На науку, как и раньше, времени у Амалицкого почти не оставалось. Однако он сумел предпринять небольшую поездку в Лондон и изучил богатые коллекции Британского музея и Лондонского геологического общества, где хранились находки из пермских отложений Южной Африки.
Амалицкий посмотрел раковины, прежде знакомые ему по картинкам, и убедился, что африканские формы удивительно похожи на российские. Некоторые оказались тождественными, и даже песчаник, в котором они сохранились, не отличался от нижегородских рухляков[171]
. Небольшое частное наблюдение за вымершими моллюсками повлекло за собой глобальный вывод. Пресноводные животные не могут пересекать моря. Раз моллюски были одинаковыми, значит, Россия и Африка (а также связанная с ней Индия) составляли единый непрерывный Русско-Индо-Африканский материк[172], который отделялся морями от других территорий, в том числе от будущей Европы.Это шло вразрез с общепринятым мнением, по которому в пермском периоде было два обособленных материка – южный и северный, резко отличавшиеся флорой и фауной. В случае правоты Амалицкого следовало пересматривать всю географию пермского периода.
Поворотным событием в судьбе Амалицкого стало выступление в Лондонском геологическом обществе весной 1895 года. Его речь о тождестве русских и африканских моллюсков вызвала большие дебаты.
После доклада Амалицкого геолог Уильям Томас Бланфорд указал, что южноафриканские моллюски могли быть морскими и в таком случае с лёгкостью переселялись от берегов пермской России к берегам пермской Африки.
По словам Бланфорда, остальные палеонтологические данные указывают на полную изоляцию северного и южного континентов. Он также упомянул, что в Индии, которая, по предположению Амалицкого, связывала Россию и Африку, нет «никаких следов подобных двустворчатых моллюсков, хотя эти отложения, в силу их экономического значения, очень тщательно изучены на предмет ископаемых»[173]
.Были и другие возражения, тоже весьма обстоятельные.
«Я тогда был настолько заинтересован и даже возбуждён таким скептицизмом, что нарочно просил напечатать эти дебаты не только в протоколах общества, но и в приложении к отдельным оттискам моей статьи», – вспоминал Амалицкий[174]
.Со стороны отечественных учёных в адрес Амалицкого тоже нередко звучала критика.

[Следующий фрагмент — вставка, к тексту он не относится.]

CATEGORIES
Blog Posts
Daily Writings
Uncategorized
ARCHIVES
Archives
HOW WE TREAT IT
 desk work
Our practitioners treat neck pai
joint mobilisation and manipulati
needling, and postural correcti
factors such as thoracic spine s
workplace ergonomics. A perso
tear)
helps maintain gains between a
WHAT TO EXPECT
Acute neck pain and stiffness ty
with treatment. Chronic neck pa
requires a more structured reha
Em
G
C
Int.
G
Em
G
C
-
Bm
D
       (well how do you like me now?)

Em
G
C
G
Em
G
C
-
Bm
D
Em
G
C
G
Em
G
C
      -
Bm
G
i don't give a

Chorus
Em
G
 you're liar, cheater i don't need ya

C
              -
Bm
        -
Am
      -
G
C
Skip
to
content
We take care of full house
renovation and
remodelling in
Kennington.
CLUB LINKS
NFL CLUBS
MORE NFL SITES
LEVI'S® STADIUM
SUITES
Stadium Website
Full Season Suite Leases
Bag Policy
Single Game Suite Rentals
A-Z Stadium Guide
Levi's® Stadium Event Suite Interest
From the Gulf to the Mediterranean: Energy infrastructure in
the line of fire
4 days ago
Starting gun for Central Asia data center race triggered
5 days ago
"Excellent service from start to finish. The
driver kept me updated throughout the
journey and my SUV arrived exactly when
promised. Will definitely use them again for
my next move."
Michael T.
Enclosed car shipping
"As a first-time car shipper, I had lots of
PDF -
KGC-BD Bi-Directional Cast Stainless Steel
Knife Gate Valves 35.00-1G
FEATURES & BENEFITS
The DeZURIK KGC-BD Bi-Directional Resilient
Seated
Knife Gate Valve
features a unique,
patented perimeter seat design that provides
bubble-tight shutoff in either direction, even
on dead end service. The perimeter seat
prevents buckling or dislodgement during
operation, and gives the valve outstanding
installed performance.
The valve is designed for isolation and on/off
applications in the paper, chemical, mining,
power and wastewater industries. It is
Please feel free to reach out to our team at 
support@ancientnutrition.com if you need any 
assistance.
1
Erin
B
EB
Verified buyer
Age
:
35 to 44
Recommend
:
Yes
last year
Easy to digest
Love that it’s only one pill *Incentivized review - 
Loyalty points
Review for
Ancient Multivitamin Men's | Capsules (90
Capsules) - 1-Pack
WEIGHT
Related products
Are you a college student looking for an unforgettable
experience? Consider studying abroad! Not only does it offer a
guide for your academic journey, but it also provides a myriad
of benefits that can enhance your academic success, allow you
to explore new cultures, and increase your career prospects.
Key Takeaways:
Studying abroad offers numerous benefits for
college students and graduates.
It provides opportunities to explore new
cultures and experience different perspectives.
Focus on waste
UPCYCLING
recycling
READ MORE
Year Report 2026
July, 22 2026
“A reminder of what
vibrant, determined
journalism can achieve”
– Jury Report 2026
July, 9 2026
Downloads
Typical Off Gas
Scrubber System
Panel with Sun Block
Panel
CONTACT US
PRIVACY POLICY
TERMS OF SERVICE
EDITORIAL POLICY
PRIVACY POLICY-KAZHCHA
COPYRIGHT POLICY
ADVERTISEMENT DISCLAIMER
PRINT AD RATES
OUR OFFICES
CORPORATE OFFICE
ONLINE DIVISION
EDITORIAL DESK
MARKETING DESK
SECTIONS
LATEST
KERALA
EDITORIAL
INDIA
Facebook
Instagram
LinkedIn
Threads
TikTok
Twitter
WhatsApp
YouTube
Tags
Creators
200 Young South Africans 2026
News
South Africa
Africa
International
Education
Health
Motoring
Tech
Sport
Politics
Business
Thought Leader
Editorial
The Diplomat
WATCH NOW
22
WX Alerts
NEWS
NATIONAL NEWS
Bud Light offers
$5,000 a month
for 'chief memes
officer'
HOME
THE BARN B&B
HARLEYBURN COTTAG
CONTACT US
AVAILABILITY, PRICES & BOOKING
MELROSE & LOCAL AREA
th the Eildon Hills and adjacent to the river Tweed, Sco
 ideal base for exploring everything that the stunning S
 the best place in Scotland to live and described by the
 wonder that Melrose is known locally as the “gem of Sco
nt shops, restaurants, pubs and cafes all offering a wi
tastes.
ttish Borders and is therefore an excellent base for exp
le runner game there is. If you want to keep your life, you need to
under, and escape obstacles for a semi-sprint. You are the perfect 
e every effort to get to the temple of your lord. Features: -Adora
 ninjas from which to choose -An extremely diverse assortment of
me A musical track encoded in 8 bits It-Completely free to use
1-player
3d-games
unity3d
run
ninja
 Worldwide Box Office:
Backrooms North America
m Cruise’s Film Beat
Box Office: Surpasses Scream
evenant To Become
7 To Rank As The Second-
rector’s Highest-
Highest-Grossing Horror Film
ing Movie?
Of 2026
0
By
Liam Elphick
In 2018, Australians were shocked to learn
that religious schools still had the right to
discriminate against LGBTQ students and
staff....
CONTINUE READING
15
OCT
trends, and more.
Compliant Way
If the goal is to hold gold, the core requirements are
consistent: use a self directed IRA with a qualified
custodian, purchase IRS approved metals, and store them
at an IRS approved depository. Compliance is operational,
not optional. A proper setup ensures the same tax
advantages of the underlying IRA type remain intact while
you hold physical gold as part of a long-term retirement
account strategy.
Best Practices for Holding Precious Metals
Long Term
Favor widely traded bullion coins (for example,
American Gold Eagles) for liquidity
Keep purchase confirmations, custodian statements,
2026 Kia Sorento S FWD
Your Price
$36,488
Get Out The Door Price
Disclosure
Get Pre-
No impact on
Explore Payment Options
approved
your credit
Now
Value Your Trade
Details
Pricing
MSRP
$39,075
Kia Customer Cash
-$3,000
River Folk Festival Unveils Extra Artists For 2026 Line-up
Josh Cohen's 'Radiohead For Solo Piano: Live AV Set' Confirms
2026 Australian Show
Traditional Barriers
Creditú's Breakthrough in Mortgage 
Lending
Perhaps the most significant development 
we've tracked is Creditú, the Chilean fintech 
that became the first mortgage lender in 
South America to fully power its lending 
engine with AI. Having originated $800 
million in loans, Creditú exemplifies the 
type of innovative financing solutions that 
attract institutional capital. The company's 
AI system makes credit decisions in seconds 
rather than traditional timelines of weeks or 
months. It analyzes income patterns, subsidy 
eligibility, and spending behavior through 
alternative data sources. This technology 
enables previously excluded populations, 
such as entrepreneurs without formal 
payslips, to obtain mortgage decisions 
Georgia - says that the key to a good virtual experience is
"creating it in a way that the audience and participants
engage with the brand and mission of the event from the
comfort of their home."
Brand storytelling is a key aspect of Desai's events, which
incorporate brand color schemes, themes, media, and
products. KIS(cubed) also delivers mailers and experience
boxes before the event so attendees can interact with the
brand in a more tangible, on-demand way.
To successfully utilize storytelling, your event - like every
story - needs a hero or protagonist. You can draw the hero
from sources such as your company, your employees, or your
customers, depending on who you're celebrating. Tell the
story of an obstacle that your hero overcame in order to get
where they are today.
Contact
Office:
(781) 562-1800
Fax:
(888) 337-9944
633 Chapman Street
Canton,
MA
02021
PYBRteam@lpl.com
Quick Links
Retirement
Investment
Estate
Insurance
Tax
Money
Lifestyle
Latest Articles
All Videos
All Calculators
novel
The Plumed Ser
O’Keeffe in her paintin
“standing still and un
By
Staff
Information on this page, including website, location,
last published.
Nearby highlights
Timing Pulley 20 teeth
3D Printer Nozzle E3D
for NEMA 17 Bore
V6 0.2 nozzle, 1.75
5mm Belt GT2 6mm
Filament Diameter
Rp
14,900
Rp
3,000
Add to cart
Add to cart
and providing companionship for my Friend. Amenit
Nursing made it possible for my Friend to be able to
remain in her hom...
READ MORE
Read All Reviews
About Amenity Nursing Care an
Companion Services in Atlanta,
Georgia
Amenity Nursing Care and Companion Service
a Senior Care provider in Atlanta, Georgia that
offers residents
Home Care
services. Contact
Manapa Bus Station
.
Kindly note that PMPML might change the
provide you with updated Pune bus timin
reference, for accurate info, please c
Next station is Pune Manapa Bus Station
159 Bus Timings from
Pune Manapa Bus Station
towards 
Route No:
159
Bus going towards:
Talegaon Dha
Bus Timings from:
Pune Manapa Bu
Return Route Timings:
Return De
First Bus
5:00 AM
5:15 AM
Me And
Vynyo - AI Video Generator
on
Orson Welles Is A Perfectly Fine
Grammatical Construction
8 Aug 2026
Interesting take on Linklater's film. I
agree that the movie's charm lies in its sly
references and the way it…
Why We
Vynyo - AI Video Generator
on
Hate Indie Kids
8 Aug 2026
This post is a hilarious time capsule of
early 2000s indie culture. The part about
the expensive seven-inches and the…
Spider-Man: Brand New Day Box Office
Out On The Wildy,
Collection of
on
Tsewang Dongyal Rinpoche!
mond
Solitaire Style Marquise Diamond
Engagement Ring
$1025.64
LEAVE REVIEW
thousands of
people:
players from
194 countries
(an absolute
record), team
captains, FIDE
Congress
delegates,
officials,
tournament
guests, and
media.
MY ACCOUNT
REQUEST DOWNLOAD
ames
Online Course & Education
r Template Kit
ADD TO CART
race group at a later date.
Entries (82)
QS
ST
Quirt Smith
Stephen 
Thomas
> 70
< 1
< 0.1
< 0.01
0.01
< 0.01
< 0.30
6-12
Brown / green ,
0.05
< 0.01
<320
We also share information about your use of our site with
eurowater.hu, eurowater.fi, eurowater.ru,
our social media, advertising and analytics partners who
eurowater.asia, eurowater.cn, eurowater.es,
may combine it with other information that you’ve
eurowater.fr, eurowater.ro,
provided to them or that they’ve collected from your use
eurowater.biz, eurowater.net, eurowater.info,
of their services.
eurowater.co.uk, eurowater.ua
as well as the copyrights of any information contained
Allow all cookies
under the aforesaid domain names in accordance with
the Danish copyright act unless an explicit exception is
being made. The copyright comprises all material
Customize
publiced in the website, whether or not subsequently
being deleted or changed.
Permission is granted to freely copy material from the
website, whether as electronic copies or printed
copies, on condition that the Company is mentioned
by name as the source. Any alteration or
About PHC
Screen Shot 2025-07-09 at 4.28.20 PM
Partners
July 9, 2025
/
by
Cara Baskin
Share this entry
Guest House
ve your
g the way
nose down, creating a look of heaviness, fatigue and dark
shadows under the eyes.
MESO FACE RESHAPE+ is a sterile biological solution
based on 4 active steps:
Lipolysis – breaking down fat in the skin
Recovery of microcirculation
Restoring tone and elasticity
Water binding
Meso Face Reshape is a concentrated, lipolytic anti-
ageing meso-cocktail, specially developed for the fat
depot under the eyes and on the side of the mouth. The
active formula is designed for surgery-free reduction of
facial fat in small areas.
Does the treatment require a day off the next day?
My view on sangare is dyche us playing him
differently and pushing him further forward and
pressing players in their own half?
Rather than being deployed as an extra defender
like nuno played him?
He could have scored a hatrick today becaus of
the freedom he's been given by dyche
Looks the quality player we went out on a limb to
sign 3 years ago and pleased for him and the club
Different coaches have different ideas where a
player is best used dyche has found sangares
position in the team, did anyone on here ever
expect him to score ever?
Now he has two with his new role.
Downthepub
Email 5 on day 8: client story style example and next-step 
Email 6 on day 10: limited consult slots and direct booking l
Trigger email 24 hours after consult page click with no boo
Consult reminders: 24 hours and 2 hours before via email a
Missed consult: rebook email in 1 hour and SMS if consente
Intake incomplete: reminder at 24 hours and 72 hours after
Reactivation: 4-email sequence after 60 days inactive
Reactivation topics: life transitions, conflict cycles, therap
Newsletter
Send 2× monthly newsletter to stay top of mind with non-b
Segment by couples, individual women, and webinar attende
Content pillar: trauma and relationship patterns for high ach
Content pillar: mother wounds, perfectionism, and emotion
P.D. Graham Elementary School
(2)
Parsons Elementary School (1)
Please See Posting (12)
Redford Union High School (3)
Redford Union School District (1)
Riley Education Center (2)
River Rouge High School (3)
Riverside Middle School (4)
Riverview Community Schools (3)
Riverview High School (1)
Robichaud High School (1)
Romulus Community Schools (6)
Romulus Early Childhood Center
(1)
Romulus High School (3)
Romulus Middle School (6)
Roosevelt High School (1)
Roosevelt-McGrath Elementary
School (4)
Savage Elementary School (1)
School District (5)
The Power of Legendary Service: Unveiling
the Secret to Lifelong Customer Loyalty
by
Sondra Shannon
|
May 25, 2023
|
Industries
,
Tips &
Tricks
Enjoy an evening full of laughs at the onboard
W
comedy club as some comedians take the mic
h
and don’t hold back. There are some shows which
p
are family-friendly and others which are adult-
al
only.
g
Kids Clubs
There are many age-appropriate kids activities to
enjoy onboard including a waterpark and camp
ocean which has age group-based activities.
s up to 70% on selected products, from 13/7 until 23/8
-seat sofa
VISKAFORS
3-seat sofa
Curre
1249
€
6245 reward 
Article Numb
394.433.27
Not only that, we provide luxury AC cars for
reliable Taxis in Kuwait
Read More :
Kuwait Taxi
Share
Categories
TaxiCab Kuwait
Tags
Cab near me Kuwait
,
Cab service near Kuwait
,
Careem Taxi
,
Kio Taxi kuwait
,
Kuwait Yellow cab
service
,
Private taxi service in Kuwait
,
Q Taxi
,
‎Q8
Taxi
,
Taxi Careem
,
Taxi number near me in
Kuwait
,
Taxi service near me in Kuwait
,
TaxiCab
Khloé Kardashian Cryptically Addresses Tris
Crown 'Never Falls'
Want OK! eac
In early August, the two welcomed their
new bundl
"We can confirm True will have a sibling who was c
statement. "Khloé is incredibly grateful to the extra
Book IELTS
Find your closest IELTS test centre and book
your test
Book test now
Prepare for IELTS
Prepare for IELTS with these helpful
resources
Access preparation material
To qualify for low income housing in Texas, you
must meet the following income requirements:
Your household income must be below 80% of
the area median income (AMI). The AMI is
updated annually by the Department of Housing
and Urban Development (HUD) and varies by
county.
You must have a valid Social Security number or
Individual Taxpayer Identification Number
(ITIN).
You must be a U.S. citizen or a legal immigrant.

Видный геолог Феодосий Николаевич Чернышёв давно говорил, что исследования Амалицкого подрывают «к себе в значительной степени доверие» недостаточно точными определениями раковин, которые могут относиться не к пермскому, а к триасовому периоду[175]
.Сильнее всего Амалицкого критиковал геолог Сергей Николаевич Никитин. Он пенял Амалицкому, что тот не сравнивал найденные раковины с триасовыми, и писал, что это лишает сочинения Амалицкого «научного значения и интереса»[176]
. Заодно называл его выводы совершенно неверными[177], а систематику моллюсков «вполне неудачной»[178].Здесь сказались не столько научные разногласия, сколько вражда Никитина с Иностранцевым и его учениками. Она началась ещё в 1877 году, когда молодой и неопытный геолог Никитин опубликовал свою первую работу, посвящённую отложениям юрского периода Москвы. Он воспользовался идеей Иностранцева, полагавшего, что разные породы, признаваемые за разновозрастные, на самом деле могли откладываться одновременно, но на разных глубинах и указывать на отличия не возраста, а морских ландшафтов. Иностранцев иллюстрировал идею с помощью подмосковных известняков каменноугольного периода.
Никитину идея понравилась – вслед за Иностранцевым он смешал воедино три крупных яруса юрского периода[179]
. Это была серьёзная ошибка. Когда Никитин её осознал, то вину возложил на Иностранцева. Обладая бойким и едким пером, он принялся критиковать любые работы оппонента.Доходило до курьёзов. Когда вышел неплохой учебник Иностранцева по геологии, в газетах появилось несколько лестных рецензий и один злой анонимный отзыв. Иностранцев заподозрил, что отзыв принадлежит Никитину, и, кажется, был прав[180]
.Отношения двух геологов со временем стали «активно неприязненными»[181]
. Иностранцев вспоминал, что Никитина раздражал даже просто звук его фамилии. «Не довольствуясь нападками на меня, он перенёс ненависть и на моих учеников, в частности на В. В. Докучаева, Ф. Ю. Левинсон-Лессинга, В. П. Амалицкого», – писал Иностранцев[182].